A carefully constructed multiyear, multisite intervention project, called “Less is More,” will be launched from the successfully conducted “Kicking CAUTI” campaign at the Veterans Affairs Medical Center in Houston, TX (28). The new project aims to reduce the inappropriate treatment of ASB. The two main intervention strategies are to create an actionable algorithm and case-based audit and feedback to train clinicians to use the algorithm. For the algorithm, providers are asked to consider two questions about symptoms and whether there could be a nonurinary cause before ordering a urine culture or starting antibiotics. Pocket cards with the algorithm will be distributed as teaching materials. The pharmacy champion at each site will audit cases with positive urine cultures for which antibiotics have been prescribed to determine if the case is ASB versus UTI. The pharmacist will deliver feedback to the ordering provider by telephone in real time. Weekly 10-min teaching sessions focusing on the cases from that week will be presented to small groups of providers as part of standing meetings, e.g., rounds and resident teaching conferences. During the intervention, ongoing statistics will be posted on the network shared drive for each site. Outcome measures will be decreases in the number of screening cultures ordered, use of antibiotics, and C. difficile infections without an increase in urinary source bacteremia. The economic benefits associated with the adoption of this program will also be evaluated.
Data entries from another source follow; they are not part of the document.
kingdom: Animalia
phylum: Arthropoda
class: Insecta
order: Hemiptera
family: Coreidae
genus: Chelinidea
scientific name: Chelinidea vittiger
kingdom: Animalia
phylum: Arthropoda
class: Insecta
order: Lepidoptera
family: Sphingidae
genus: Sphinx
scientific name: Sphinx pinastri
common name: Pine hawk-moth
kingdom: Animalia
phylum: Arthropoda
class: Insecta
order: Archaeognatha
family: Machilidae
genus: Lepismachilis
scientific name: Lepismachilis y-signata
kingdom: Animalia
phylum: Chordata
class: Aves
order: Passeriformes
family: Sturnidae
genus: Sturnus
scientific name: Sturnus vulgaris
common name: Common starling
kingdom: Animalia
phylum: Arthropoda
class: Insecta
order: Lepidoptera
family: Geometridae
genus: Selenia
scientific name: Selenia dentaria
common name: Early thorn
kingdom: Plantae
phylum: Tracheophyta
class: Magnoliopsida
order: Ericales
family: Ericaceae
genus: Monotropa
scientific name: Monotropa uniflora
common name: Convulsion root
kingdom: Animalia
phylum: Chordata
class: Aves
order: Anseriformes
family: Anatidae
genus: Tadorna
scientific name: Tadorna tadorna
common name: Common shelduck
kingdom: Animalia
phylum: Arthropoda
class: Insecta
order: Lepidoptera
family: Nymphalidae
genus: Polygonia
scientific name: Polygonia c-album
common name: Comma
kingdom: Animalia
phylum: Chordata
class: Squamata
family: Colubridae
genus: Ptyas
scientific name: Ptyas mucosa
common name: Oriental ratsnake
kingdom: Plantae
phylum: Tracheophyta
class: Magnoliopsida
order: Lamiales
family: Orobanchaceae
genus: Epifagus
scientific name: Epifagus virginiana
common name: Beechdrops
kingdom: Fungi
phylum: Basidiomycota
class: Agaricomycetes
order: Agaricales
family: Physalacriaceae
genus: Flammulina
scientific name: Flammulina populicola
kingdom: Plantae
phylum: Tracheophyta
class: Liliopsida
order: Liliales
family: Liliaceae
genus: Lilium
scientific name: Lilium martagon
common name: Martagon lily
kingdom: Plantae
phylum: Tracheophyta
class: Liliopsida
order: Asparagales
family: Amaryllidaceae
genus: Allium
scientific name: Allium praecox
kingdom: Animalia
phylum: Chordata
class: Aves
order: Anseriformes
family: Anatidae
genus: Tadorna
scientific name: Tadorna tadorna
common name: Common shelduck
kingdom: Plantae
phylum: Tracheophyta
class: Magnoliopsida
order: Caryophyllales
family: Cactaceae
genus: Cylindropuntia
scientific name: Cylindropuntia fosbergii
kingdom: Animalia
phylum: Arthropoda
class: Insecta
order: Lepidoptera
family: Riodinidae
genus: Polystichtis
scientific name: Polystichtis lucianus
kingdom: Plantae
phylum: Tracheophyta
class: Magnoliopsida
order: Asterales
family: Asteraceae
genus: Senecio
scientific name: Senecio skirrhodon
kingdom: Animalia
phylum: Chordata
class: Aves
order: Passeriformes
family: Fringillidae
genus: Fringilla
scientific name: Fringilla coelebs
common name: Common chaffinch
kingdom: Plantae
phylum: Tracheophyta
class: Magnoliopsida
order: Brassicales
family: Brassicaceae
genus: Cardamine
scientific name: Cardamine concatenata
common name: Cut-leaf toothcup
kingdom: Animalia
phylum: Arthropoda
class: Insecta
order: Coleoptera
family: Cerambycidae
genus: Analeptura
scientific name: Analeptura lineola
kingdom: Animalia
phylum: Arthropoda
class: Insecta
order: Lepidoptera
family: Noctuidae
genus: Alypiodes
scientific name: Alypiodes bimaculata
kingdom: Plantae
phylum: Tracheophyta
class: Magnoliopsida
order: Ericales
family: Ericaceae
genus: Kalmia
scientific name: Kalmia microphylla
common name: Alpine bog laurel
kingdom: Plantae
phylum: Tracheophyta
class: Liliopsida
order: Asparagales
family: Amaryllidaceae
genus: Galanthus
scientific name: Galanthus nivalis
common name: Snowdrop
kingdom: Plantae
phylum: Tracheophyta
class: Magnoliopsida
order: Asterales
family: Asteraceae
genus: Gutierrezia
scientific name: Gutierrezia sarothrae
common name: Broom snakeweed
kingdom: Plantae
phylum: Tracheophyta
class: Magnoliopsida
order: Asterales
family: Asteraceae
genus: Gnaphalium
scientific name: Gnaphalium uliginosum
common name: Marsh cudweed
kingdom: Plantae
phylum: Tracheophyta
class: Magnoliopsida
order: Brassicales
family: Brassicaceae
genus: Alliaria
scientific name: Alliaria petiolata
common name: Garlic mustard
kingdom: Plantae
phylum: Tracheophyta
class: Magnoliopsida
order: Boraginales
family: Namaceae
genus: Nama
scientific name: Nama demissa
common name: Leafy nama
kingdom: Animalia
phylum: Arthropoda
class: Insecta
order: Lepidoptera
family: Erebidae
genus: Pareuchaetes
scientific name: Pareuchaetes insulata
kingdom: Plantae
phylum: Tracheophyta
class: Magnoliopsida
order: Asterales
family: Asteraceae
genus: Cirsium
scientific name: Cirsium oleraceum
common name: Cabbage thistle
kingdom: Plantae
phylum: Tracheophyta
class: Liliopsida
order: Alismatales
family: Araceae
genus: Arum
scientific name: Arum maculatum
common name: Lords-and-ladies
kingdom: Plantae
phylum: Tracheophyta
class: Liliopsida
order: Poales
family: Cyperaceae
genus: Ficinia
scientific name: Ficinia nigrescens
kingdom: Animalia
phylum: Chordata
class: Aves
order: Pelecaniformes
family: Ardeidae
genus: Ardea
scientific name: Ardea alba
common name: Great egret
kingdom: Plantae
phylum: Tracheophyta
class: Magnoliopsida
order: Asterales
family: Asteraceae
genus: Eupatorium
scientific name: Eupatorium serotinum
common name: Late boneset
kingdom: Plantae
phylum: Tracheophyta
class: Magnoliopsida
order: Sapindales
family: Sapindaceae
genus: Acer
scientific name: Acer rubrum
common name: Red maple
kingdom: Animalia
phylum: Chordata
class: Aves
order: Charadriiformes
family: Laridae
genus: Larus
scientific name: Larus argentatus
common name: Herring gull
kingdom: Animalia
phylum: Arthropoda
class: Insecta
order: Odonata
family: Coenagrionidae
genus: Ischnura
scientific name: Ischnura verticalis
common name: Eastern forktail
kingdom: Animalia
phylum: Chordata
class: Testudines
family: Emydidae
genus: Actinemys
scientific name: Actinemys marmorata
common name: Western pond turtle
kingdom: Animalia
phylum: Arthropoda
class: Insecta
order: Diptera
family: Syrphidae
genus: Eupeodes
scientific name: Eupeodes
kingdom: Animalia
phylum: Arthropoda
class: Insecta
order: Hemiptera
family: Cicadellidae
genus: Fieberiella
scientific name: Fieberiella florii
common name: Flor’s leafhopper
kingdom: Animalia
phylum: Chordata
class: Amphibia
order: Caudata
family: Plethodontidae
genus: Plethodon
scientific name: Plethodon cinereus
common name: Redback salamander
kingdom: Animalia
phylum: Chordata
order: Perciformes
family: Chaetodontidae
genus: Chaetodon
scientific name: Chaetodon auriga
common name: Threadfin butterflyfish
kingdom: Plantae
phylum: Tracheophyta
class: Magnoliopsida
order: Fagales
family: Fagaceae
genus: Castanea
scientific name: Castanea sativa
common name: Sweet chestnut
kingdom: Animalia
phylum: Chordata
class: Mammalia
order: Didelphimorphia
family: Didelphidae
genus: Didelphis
The stewardship team recognizes that the success of this program and others like it depends largely on the energy, involvement, and reputation of the team leaders.
CONCLUSIONS
The two settings in which screening for and treatment of ASB are best established are before urological procedures where mucosal bleeding is anticipated (e.g., TURP) and for pregnant women. There are specific recommendations to avoid screening and treatment of ASB in pediatric patients, healthy nonpregnant women, older patients residing in the community or in long-term care facilities, patients with diabetes, patients with indwelling urethral catheters, patients with impaired voiding after spinal cord injuries, neutropenic patients, patients undergoing nonurologic surgeries, and nonrenal solid-organ transplant recipients. The benefits and harms of screening and treating renal transplant patients in the very early (<1 month) posttransplant period remains to be learned. There are also knowledge gaps regarding ASB in patients with high-risk neutropenia and in patients with indwelling catheters at the time of catheter removal (1). Antibiotic use for patients with ASB is unwarranted in many settings and is associated with higher rates of antibiotic resistance for individual patients as well as on a global level. Targeting ASB is an ideal antimicrobial stewardship opportunity for both inpatient and outpatient settings. Microbiology laboratories should facilitate adherence to guidelines and be actively involved in interventions to reduce urine culture ordering in asymptomatic patients in groups for which culture is not recommended.